Wild Oats Markets sees growth potential

DENVER -- Wild Oats Markets Inc. sees a potential to grow to 450 to 500 stores in the United States, versus 102 now, said Chief Financial Officer Edward Dunlap on Tuesday.

"We have a significant growth opportunity in a large and highly fragmented market," said Dunlap, in a Webcast presentation at an investor conference in Long Beach, Calif., held by the Boulder, Colo.-based natural foods grocery chain.

Wild Oats now has 3 percent of the total market, while a "national competitor," referring to Whole Foods Market Inc. has 7 percent, according to one of Dunlap's slides. Three-quarters of the U.S. market is "unpenetrated by either one of us," he said.

When Wild Oats hits its stride, it will be developing 25 new stores a year, said Dunlap. Providing guidance that was in line with projections provided last August, he said that Wild Oats anticipates opening up to 10 stores in 2003, up to 20 stores in 2004, and up to 25 stores in 2005.

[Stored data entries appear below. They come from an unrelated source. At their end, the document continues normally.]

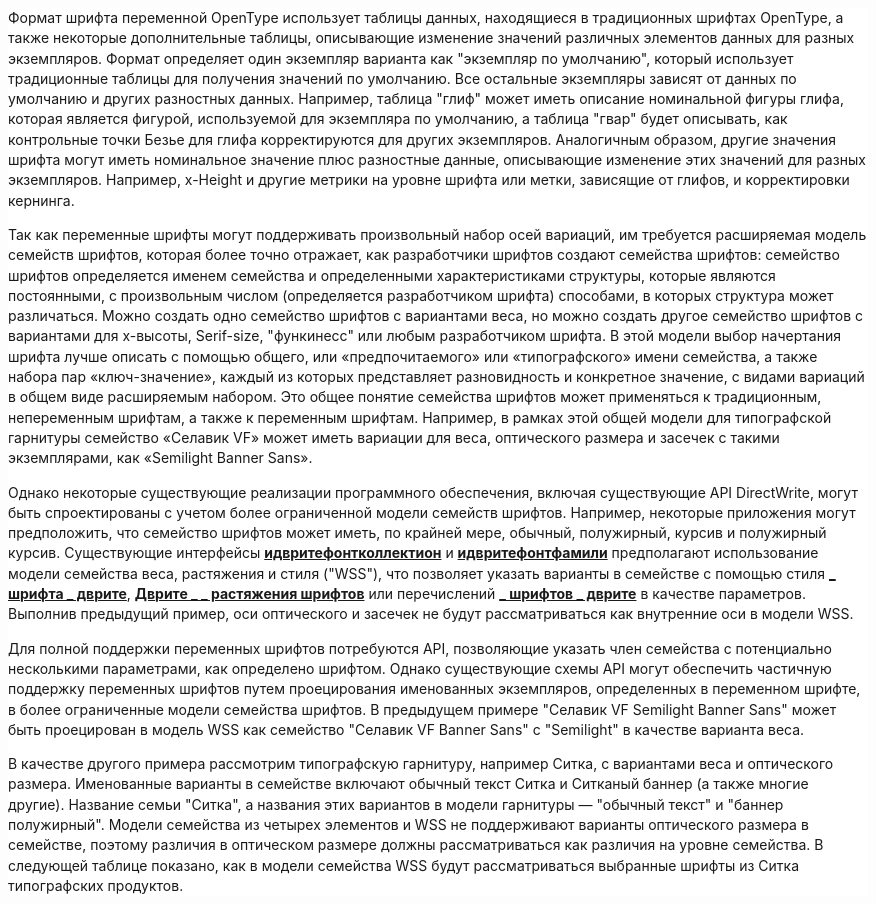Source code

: Формат шрифта переменной OpenType использует таблицы данных, находящиеся в традиционных шрифтах OpenType, а также некоторые дополнительные таблицы, описывающие изменение значений различных элементов данных для разных экземпляров. Формат определяет один экземпляр варианта как "экземпляр по умолчанию", который использует традиционные таблицы для получения значений по умолчанию. Все остальные экземпляры зависят от данных по умолчанию и других разностных данных. Например, таблица "глиф" может иметь описание номинальной фигуры глифа, которая является фигурой, используемой для экземпляра по умолчанию, а таблица "гвар" будет описывать, как контрольные точки Безье для глифа корректируются для других экземпляров. Аналогичным образом, другие значения шрифта могут иметь номинальное значение плюс разностные данные, описывающие изменение этих значений для разных экземпляров. Например, x-Height и другие метрики на уровне шрифта или метки, зависящие от глифов, и корректировки кернинга. 

Так как переменные шрифты могут поддерживать произвольный набор осей вариаций, им требуется расширяемая модель семейств шрифтов, которая более точно отражает, как разработчики шрифтов создают семейства шрифтов: семейство шрифтов определяется именем семейства и определенными характеристиками структуры, которые являются постоянными, с произвольным числом (определяется разработчиком шрифта) способами, в которых структура может различаться. Можно создать одно семейство шрифтов с вариантами веса, но можно создать другое семейство шрифтов с вариантами для x-высоты, Serif-size, "функинесс" или любым разработчиком шрифта. В этой модели выбор начертания шрифта лучше описать с помощью общего, или «предпочитаемого» или «типографского» имени семейства, а также набора пар «ключ-значение», каждый из которых представляет разновидность и конкретное значение, с видами вариаций в общем виде расширяемым набором. Это общее понятие семейства шрифтов может применяться к традиционным, непеременным шрифтам, а также к переменным шрифтам. Например, в рамках этой общей модели для типографской гарнитуры семейство «Селавик VF» может иметь вариации для веса, оптического размера и засечек с такими экземплярами, как «Semilight Banner Sans». 

Однако некоторые существующие реализации программного обеспечения, включая существующие API DirectWrite, могут быть спроектированы с учетом более ограниченной модели семейств шрифтов. Например, некоторые приложения могут предположить, что семейство шрифтов может иметь, по крайней мере, обычный, полужирный, курсив и полужирный курсив. Существующие интерфейсы [**идвритефонтколлектион**](/windows/win32/api/dwrite/nn-dwrite-idwritefontcollection) и [**идвритефонтфамили**](/windows/win32/api/dwrite/nn-dwrite-idwritefontfamily) предполагают использование модели семейства веса, растяжения и стиля ("WSS"), что позволяет указать варианты в семействе с помощью стиля [**\_ шрифта \_ дврите**](/windows/win32/api/dwrite/ne-dwrite-dwrite_font_weight), [**Дврите \_ \_ растяжения шрифтов**](/windows/win32/api/dwrite/ne-dwrite-dwrite_font_stretch) или перечислений [**\_ шрифтов \_ дврите**](/windows/win32/api/dwrite/ne-dwrite-dwrite_font_style) в качестве параметров. Выполнив предыдущий пример, оси оптического и засечек не будут рассматриваться как внутренние оси в модели WSS. 

Для полной поддержки переменных шрифтов потребуются API, позволяющие указать член семейства с потенциально несколькими параметрами, как определено шрифтом. Однако существующие схемы API могут обеспечить частичную поддержку переменных шрифтов путем проецирования именованных экземпляров, определенных в переменном шрифте, в более ограниченные модели семейства шрифтов. В предыдущем примере "Селавик VF Semilight Banner Sans" может быть проецирован в модель WSS как семейство "Селавик VF Banner Sans" с "Semilight" в качестве варианта веса. 

В качестве другого примера рассмотрим типографскую гарнитуру, например Ситка, с вариантами веса и оптического размера. Именованные варианты в семействе включают обычный текст Ситка и Ситканый баннер (а также многие другие). Название семьи "Ситка", а названия этих вариантов в модели гарнитуры — "обычный текст" и "баннер полужирный". Модели семейства из четырех элементов и WSS не поддерживают варианты оптического размера в семействе, поэтому различия в оптическом размере должны рассматриваться как различия на уровне семейства. В следующей таблице показано, как в модели семейства WSS будут рассматриваться выбранные шрифты из Ситка типографских продуктов.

The company has signed 21 leases or letters of intent in 11 markets. Of those 21 new stores, 12 stores will be under its Wild Oats brand and nine farmer's market-type stores under its Henry's Marketplace brand, he said. That takes care of all the new openings for 2003 and half the new openings for 2004, he said.
The company has budgeted $3.5 million in preopening spending for 2003 on the 10 stores, with expenditures targeted to public relations programs, direct mail, fliers, and radio advertising.
In addition, Wild Oats plans to remodel up to 20 stores in 2003 and up to 18 stores in 2004, said Dunlap.
The new stores will be larger than the average size of the company's stores now, which is 21,000 square feet. New Wild Oats stores will be between 26,000 and 28,000 square feet, while new Henry's stores will be between 23,000 and 25, 000 square feet, said Dunlap.

The layouts will follow the prototype Wild Oats store in Long Beach, Calif. and the prototype Henry's Marketplace in Costa Mesa, Calif. The Long Beach store is seeing sales per square foot that are 20.9% higher than the average company store.
Chief Executive Perry Odak reiterated in his slide presentation earnings guidance of 36 cents to 40 cents per share for 2003 and 80 cents to 90 cents per share by 2005.

About 20 percent of Wild Oats' business is in its "Natural Living" division, which features items such as vitamins and mineral supplements, and the company believes there is the opportunity to expand that higher-margin business, executives said Tuesday.
Only 9 percent of Wild Oats customers use it as their primary store, according to Odak. A key company objective is to raise that percentage through better stores, better customer service, and building brand awareness.

Part of the strategy is building an association with the community through events such as Easter egg hunts, donations in time and money to the community, and convenient locations.